After Amazon spent the past two years diligently locking down its customers’ ability to remove its DRM from our purchased e-books (from removing the ability to download your purchases to your computer, to locking its e-books down with a new uncrackable DRM), the company is suddenly going to offer ePubs and PDFs as DRM-free downloads for e-book purchases made after January 20th. For those paying attention, this new direction pretty much flies in the face of Amazon’s previous actions, which made it harder for everyone to remove DRM from their purchases.

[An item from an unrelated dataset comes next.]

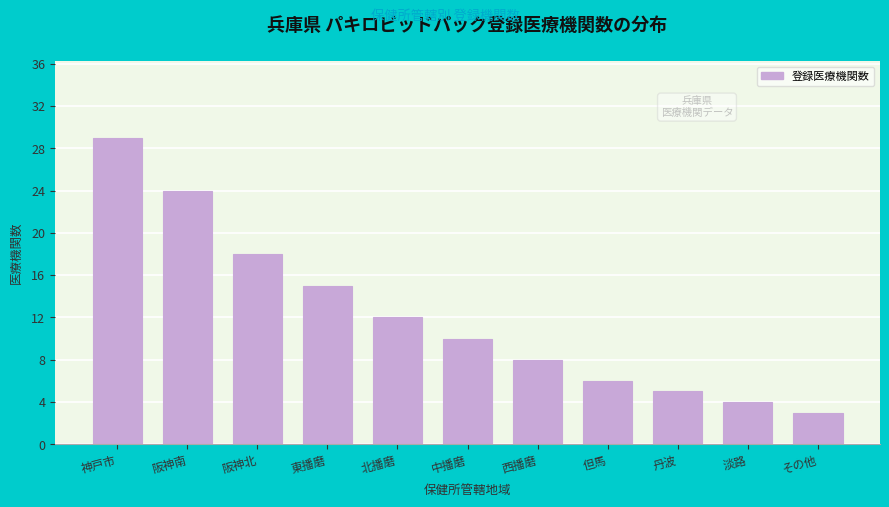

Reading left to right, transcribe all the data shown in this chart.

29	24	18	15	12	10	8	6	5	4	3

Now, I don’t know about you, but this makes me wonder whether Amazon’s anti-consumer push over the last few years has backfired on the company. Perhaps people stopped buying their e-books from Amazon, or maybe the publishers got sick of Amazon’s lock-in. Whatever the reason for the upcoming change is, it would seem we will soon enough be able to download DRM-free ePubs and PDFs directly from Amazon for any e-books that support the feature, finally opening the Kindle store to e-readers beyond the Kindle.
Starting January 20th, ePubs will be available to download for some of your e-book purchases

Screenshot of Amazon’s Digital Rights Management page
A sharp eye over at the Mobileread forums discovered that Amazon has updated its Digital Rights Management section on its Kindle Direct Publishing help page (image above). There is now new language detailing that publishers will be able to control their DRM settings and make changes anytime they want. If a publisher chooses not to apply DRM to its e-books, it can provide DRM-free ePub and PDF files.
These changes to the DRM system won’t apply to e-books published before December 9th, 2025, so publishers will have to enable the feature for older titles manually. Once that status is updated, it may take up to 72 hours for a title to start offering ePub and PDF downloads to customers.
Publishers still have to opt into DRM-free
Of course, it will be totally up to the publisher whether it wants to offer DRM-free e-books on the Kindle store. This is a choice publishers have always had, and, as we’ve seen historically, few of the big publishers support the feature. Still, the ability to download DRM-free ePubs and PDFs will be a boon for those who enjoy reading (purchasing) indie titles that are less likely to support Amazon’s anti-consumer DRM.
At the end of the day, DRM-free titles soon offering ePub and PDF downloads is a very welcome change, even though it won’t apply to the entire Kindle storefront. Ideally, Amazon will make it easy to tell which e-books offer ePub/PDF downloads and which contain DRM, and if it does, I can certainly see myself returning to the Kindle store after a multi-year absence.